Starting up a shutdown plant is a long and difficult process, so industry analysts doubt any of them will ever reopen. Add in a hurricane in Louisiana and an explosion in a Philadelphia plant and our capacity to refine is at an 8-year low. Keep in mind there has not been a new refinery built since the 1970’s in the U.S.

The operating plants are running at historically high levels as well. Now imagine you are an oil executive and your financial staff just brought in the latest profit figures shown here and your neighbor took delivery of a Rivian electric pickup. What possible logic would make you consider building or even upgrading any of your refineries?

Whether we think EVs are the future or not, the oil industry looks at the car industry and sees a future of stagnant if not falling demand.
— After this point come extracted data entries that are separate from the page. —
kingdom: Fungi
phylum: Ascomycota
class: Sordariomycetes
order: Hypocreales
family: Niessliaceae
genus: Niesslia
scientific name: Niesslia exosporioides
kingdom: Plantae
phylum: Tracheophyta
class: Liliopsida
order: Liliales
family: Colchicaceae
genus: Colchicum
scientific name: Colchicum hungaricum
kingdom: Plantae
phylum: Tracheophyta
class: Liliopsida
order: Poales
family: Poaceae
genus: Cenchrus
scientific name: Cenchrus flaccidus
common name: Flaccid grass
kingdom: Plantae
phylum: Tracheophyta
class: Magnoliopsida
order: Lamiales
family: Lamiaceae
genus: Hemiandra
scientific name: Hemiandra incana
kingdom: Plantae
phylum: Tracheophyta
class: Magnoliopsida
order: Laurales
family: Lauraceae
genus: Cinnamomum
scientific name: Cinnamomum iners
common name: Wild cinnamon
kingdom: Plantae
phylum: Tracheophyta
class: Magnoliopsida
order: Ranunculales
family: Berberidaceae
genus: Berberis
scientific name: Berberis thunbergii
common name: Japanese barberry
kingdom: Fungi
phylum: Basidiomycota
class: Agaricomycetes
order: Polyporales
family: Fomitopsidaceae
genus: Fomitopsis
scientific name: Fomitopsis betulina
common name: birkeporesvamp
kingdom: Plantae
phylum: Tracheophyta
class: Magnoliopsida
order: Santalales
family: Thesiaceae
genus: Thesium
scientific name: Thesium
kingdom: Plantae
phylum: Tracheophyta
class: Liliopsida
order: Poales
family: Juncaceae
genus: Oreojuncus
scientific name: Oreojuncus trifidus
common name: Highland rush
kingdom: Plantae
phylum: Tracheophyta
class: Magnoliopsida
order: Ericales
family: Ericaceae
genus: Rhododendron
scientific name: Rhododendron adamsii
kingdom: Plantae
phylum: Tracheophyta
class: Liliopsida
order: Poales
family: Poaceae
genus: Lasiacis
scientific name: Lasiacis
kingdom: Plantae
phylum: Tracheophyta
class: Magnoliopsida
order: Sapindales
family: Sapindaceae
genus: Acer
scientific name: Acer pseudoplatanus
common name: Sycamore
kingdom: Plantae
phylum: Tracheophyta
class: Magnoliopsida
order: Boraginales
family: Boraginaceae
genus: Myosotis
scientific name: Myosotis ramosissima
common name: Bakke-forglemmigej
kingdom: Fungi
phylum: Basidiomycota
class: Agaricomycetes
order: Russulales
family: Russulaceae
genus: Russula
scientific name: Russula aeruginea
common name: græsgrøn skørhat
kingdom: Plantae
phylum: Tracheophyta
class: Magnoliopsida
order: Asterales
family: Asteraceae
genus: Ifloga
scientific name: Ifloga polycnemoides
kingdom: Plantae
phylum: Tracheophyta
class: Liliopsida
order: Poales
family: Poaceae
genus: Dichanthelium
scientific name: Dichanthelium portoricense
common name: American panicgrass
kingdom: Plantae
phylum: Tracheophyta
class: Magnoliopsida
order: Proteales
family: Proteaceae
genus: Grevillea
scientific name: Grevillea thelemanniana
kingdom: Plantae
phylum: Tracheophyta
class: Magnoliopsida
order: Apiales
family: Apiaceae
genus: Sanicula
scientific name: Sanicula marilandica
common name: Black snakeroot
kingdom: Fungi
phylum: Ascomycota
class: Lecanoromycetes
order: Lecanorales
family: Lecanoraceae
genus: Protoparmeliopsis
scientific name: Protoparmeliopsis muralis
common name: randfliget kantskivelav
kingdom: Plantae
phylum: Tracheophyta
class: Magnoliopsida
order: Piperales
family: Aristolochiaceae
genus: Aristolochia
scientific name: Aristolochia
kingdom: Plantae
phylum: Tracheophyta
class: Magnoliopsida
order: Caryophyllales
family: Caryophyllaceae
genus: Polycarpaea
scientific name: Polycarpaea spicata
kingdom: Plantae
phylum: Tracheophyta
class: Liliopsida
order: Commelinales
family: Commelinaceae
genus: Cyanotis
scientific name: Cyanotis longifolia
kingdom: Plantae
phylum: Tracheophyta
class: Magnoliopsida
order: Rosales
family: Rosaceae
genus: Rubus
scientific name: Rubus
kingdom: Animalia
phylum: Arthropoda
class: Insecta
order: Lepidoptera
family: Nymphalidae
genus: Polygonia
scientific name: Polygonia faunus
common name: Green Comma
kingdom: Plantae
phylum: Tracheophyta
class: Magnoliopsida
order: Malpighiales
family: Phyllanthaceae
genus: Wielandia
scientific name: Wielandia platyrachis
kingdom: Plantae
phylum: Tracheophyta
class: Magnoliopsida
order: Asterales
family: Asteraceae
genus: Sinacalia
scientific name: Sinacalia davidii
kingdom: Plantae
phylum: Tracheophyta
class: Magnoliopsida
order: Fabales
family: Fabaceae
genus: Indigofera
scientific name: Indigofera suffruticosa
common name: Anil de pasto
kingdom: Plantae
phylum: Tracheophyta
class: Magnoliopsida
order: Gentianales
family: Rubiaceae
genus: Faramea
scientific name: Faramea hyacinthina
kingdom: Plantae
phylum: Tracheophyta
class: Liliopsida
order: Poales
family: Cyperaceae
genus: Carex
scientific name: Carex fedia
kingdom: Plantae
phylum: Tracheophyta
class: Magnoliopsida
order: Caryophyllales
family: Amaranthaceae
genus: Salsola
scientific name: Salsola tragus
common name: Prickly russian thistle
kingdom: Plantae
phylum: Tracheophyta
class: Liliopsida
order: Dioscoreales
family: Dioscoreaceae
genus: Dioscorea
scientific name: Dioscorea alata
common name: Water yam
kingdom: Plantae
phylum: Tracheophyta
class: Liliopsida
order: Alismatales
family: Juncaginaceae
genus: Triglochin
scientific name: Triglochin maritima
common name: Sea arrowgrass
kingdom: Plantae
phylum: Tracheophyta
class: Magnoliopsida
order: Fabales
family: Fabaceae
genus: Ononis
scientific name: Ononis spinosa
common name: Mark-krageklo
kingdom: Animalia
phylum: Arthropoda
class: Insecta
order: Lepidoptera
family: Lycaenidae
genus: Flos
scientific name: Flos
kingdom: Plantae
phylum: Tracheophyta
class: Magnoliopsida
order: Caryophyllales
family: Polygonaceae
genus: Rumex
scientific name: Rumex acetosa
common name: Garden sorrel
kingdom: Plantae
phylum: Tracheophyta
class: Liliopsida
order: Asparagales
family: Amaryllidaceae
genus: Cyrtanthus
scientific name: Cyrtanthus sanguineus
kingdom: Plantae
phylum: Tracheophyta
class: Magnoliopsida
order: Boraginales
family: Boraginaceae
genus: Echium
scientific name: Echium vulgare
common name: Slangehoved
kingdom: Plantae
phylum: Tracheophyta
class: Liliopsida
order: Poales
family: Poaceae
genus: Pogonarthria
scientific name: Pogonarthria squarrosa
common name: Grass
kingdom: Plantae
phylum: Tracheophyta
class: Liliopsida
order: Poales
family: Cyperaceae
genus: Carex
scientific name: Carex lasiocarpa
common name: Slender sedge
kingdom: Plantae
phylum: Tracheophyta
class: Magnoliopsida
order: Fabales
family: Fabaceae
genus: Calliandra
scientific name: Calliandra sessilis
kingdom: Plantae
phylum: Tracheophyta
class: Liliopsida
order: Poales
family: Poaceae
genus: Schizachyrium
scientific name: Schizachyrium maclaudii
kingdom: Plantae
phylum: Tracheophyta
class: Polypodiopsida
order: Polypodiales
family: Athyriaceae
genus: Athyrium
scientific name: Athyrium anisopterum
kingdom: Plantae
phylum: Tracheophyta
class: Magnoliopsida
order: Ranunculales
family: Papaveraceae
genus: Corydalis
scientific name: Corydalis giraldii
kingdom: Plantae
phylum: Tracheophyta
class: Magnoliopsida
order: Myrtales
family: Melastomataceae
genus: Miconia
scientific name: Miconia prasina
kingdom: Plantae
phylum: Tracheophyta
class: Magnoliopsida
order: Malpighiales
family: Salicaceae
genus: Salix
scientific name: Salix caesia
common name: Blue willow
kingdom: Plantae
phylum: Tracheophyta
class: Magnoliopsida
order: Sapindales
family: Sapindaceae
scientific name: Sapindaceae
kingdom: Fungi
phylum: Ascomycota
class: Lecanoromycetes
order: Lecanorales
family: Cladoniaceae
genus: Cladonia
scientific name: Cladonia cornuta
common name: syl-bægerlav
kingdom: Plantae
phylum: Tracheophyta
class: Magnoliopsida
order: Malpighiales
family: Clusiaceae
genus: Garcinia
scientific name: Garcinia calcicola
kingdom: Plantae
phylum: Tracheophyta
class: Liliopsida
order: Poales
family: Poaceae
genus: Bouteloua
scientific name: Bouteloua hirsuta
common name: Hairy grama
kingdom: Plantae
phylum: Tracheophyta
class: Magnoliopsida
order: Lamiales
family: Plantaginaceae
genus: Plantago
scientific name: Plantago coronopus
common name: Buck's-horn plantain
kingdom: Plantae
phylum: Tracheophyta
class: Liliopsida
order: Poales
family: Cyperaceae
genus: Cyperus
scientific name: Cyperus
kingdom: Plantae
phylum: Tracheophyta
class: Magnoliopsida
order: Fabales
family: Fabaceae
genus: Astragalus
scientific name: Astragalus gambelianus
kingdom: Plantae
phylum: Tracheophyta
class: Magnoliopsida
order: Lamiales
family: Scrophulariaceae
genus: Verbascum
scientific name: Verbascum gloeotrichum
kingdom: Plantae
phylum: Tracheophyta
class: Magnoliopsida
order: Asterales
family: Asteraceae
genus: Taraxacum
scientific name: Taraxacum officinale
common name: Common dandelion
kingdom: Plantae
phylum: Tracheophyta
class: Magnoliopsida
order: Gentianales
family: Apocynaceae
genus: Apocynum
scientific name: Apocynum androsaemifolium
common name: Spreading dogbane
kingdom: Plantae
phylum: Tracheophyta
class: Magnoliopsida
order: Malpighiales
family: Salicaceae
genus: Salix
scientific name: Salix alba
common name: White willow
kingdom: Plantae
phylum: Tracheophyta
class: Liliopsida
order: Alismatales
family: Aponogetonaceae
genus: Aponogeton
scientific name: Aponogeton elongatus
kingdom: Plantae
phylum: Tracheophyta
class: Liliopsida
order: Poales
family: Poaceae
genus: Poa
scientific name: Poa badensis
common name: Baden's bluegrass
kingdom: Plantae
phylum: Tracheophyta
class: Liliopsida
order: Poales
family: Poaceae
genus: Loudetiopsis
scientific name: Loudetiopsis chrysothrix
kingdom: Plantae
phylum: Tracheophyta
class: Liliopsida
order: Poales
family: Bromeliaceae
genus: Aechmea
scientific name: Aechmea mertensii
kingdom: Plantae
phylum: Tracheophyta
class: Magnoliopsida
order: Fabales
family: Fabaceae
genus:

The amount of oil available, and the price, is of course a factor, but it sure hasn’t hurt refiners’ profits, so why do anything other than milk this elderly cash cow as long as possible? The implication for me is it’s hard to imagine gas prices falling much without a pretty stiff recession stifling demand. For that matter, if fuel demand should decline, I think refiners will simply accelerate plant closures. Investors agree and would not reward an oil company building or upgrading for new capacity. The refinery bottleneck also means efforts to increase the oil supply may not have much effect. It’s like getting a bigger combine when your trucking capacity is the problem.

The switch to EVs will not be as rapid as many think, and even less so in rural America, but we’re close enough to the peak of oil demand for transportation at least to have a big impact on long term plans in almost all sectors.

And by the way, I saw my first local Rivian and have neighbors on the list for electric F-150s. At the same time solar panel installations are popping up at farms like waterhemp. High energy prices can change attitudes.